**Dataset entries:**
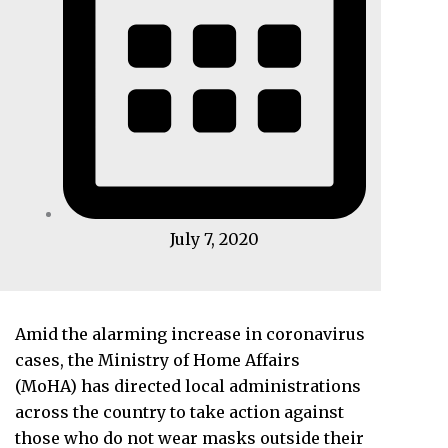
July 7, 2020
Amid the alarming increase in coronavirus
cases, the Ministry of Home Affairs
(MoHA) has directed local administrations
across the country to take action against
those who do not wear masks outside their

**Exercise aim:**
Nothing but the lines from the one with "Amid the alarming increase in coronavirus" through the final line of the records may appear in the answer, and each must be transcribed exactly.

**Solution to the problem:**
Amid the alarming increase in coronavirus
cases, the Ministry of Home Affairs
(MoHA) has directed local administrations
across the country to take action against
those who do not wear masks outside their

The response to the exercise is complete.